READING TEXT:
First, I could not, and do not, hope to produce an exhaustive explanation of the relationship between disability and space. The case against this sort of fixed, totalising theoretical account has been well made by other geographers (e.g., Harvey, 1996) and I do not intend to rehearse it here. Simply put, such static, global explanations are not possible, and nor are they politically desirable. Instead, I offer in this book a partial account of the disability–space relation, within a specific set of social and spatio-temporal frames; namely, geographies that focus on the experience of physically disabled people in historical and contemporary Western societies. (This theoretical and empirical specification is elaborated below.) I do propose here a broad theorisation of how space informs the experience of disability, but this is a self-consciously open and flexible schema that can only be improved through subsequent critical debate, both within and outside academia. I do offer detailed studies of certain historical and contemporary spaces of disability, but these, again, are crafted as explorations whose findings will be sharpened, and perhaps in some instances refuted, by subsequent empirical work.

Extracted records
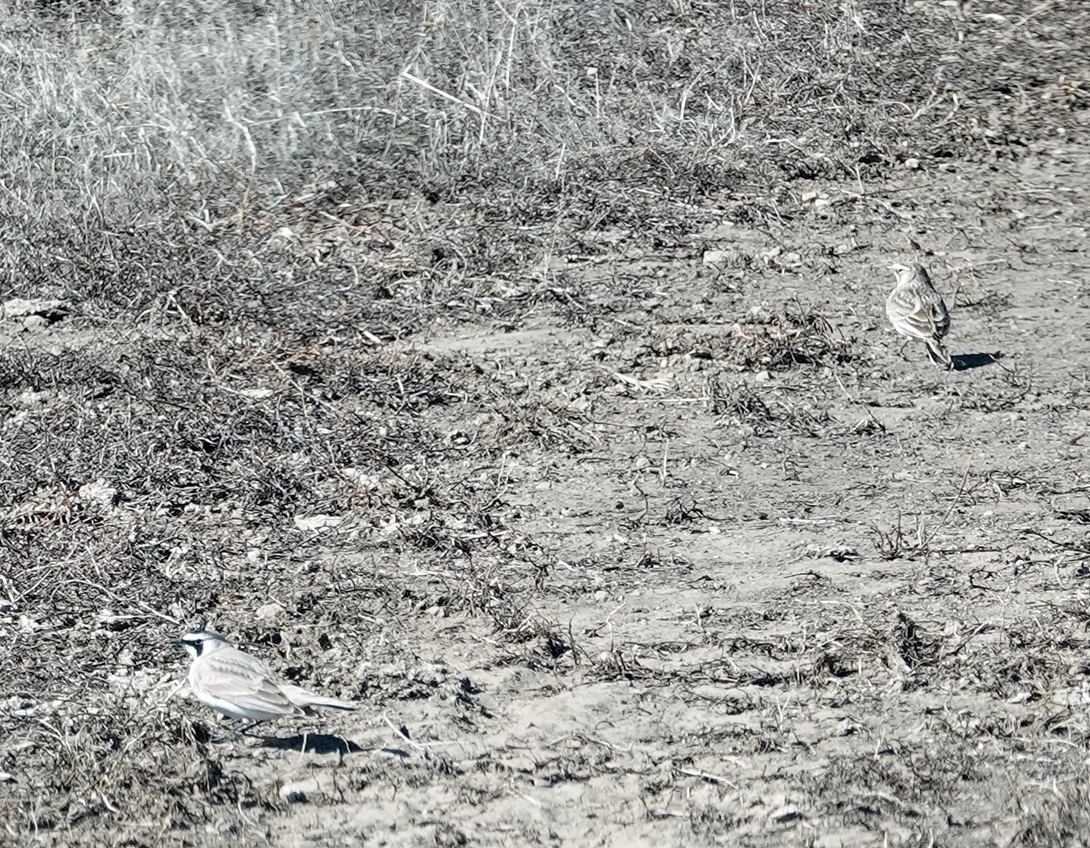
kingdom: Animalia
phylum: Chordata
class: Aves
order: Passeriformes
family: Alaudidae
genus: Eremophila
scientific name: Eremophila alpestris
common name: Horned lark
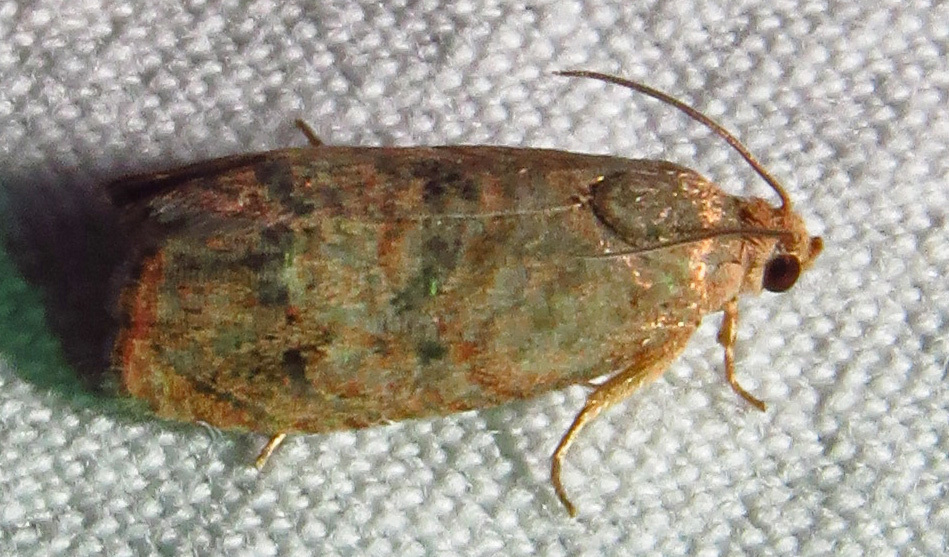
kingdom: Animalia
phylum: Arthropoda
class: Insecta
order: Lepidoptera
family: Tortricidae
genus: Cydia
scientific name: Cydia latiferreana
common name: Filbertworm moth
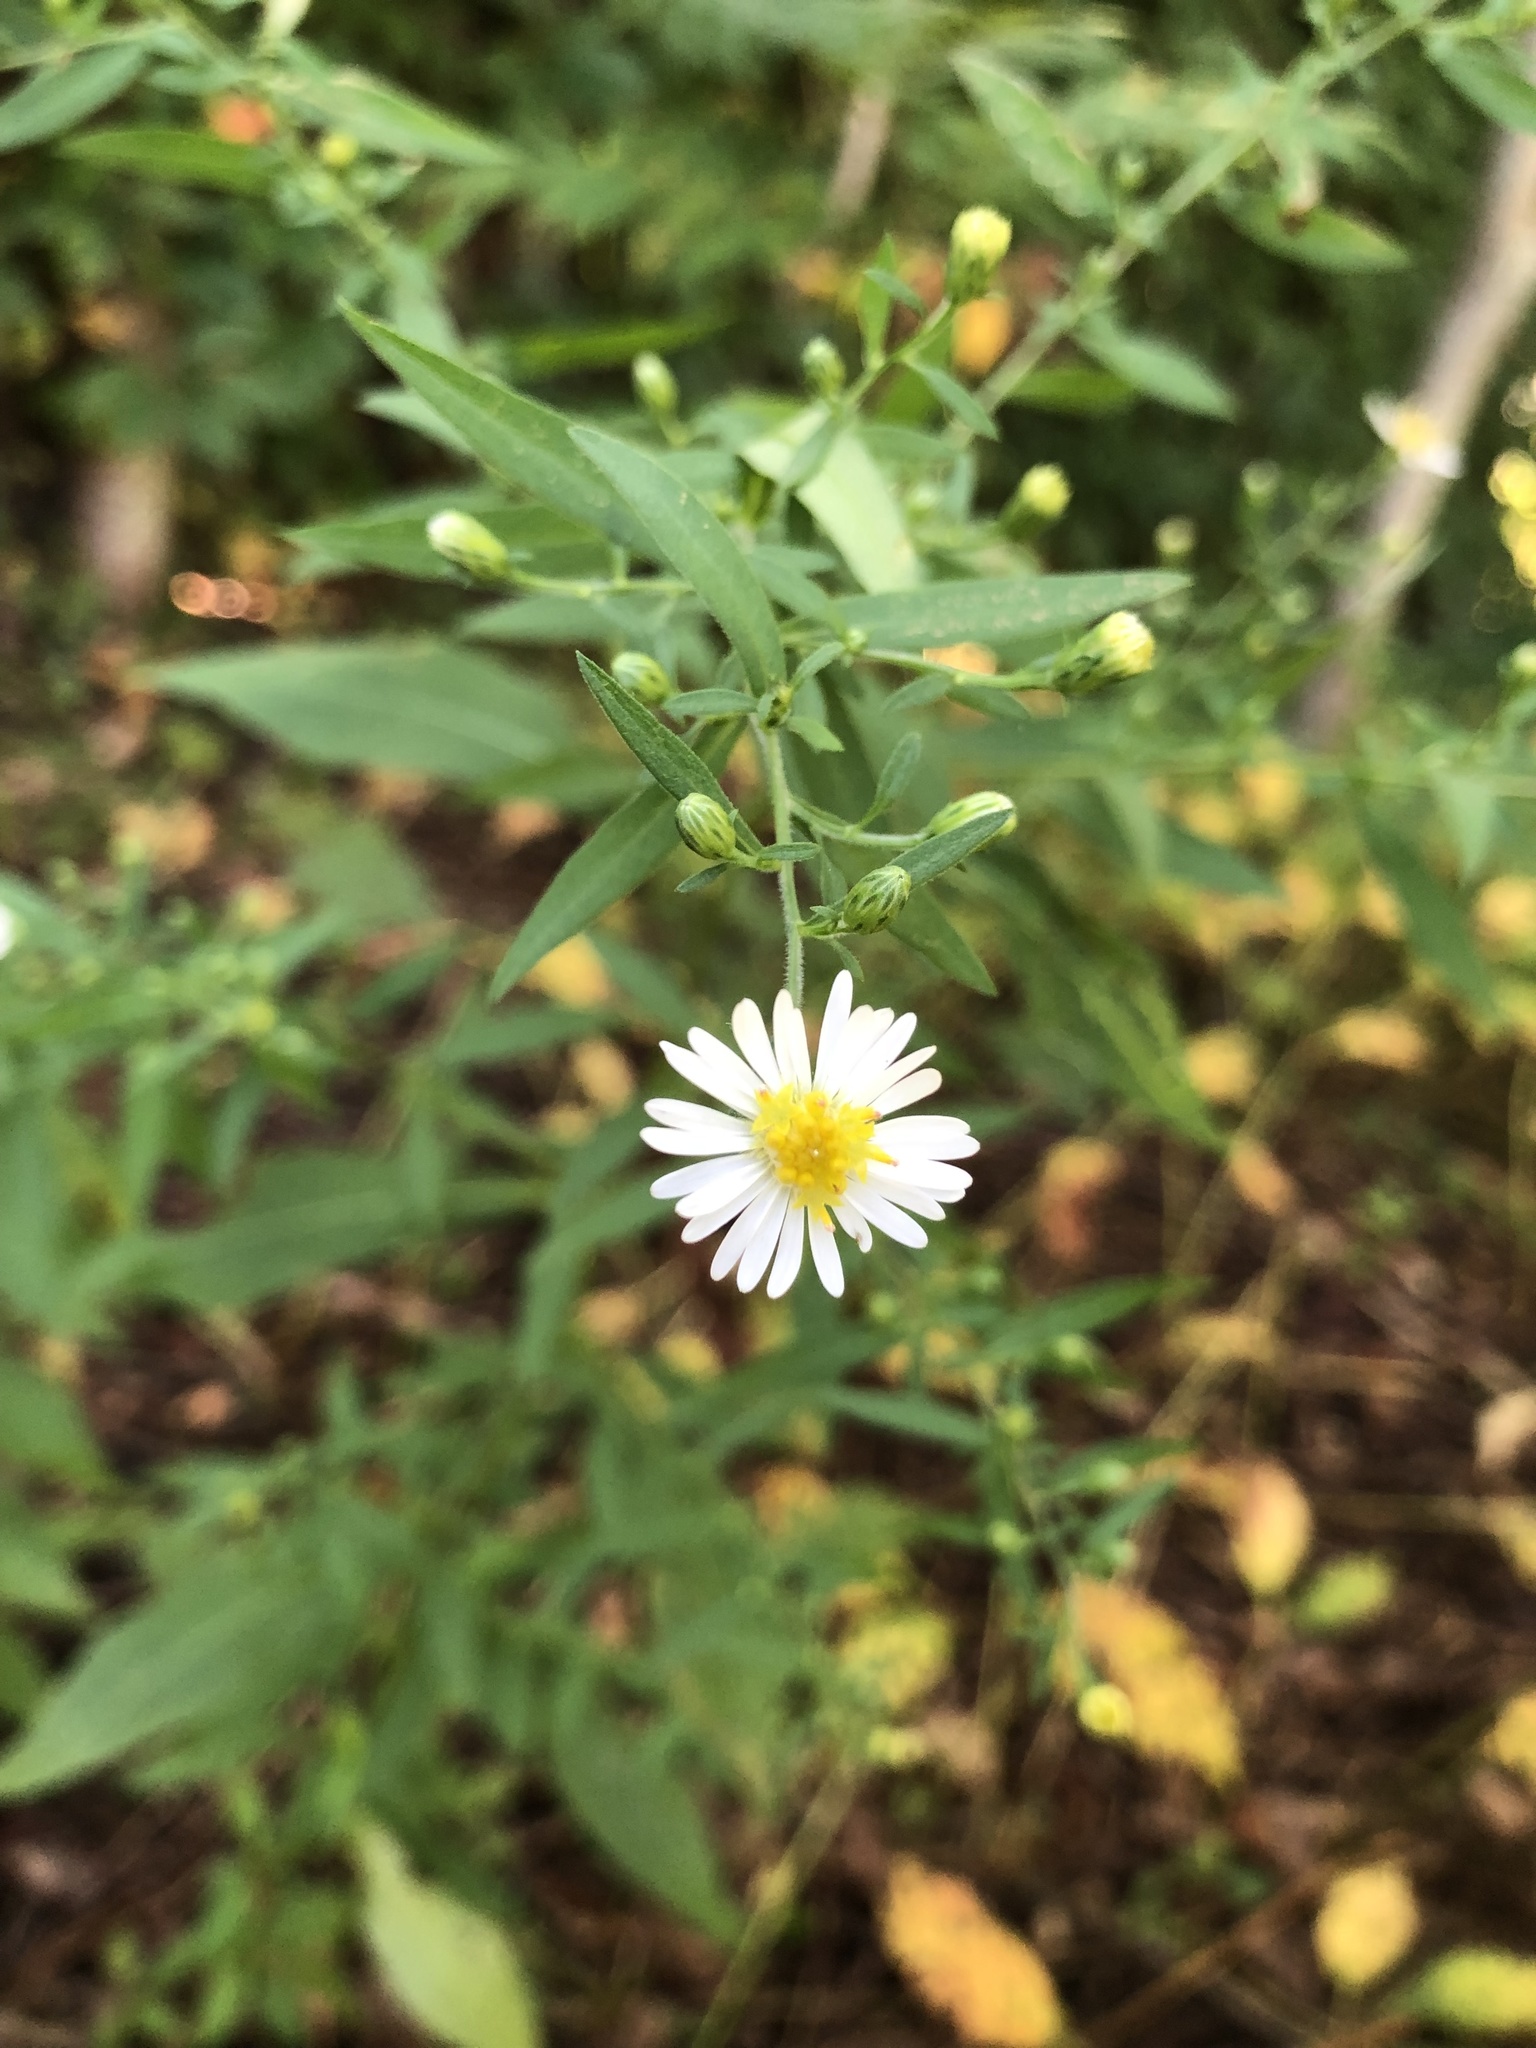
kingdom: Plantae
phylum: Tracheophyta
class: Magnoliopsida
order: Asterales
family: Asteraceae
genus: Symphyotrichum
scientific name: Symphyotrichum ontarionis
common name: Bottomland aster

SHORT EXERCISE 1:
Does each statement agree with the passage on disability and space? Answer yes or no for each, quoting the words from the passage that decide it.
(a) The author hopes to produce an exhaustive explanation of the relationship between disability and space.
(b) The book's geographies focus on the experience of physically disabled people in Western societies.
(c) The author expects later empirical work may refute some findings of the detailed studies.
SHORT EXERCISE 2: According to the passage on disability and space, why does the author offer only a partial account instead of a fixed, totalising one?
SHORT EXERCISE 3: Extend the passage on disability and space, picking up right after its final sentence.
These items have no connection to the passage on disability and space.

OUTPUT 1:
(a) No: "I could not, and do not, hope to produce an exhaustive explanation of the relationship between disability and space."
(b) Yes: "geographies that focus on the experience of physically disabled people in historical and contemporary Western societies"
(c) Yes: "whose findings will be sharpened, and perhaps in some instances refuted, by subsequent empirical work"

OUTPUT 2: Such static, global explanations are not possible, and they are not politically desirable either. Other geographers, such as Harvey, have already made the case against this kind of account.

OUTPUT 3:
Given the inevitably partial nature of my theoretical and empirical studies, I acknowledge that the work in this volume offers not much more than a set of glimpses of the range of geographical experiences that shape disabled people’s lives. My own view is that a broader, though never complete, appreciation of specific social experiences can only be achieved through a vigorous, reflexive and inter-disciplinary enquiry. While, as I have noted, Geography has been absent without leave from the broad intellectual campaign that in recent decades has sought to explain disability experiences, there are now very encouraging signs within the discipline that things are changing.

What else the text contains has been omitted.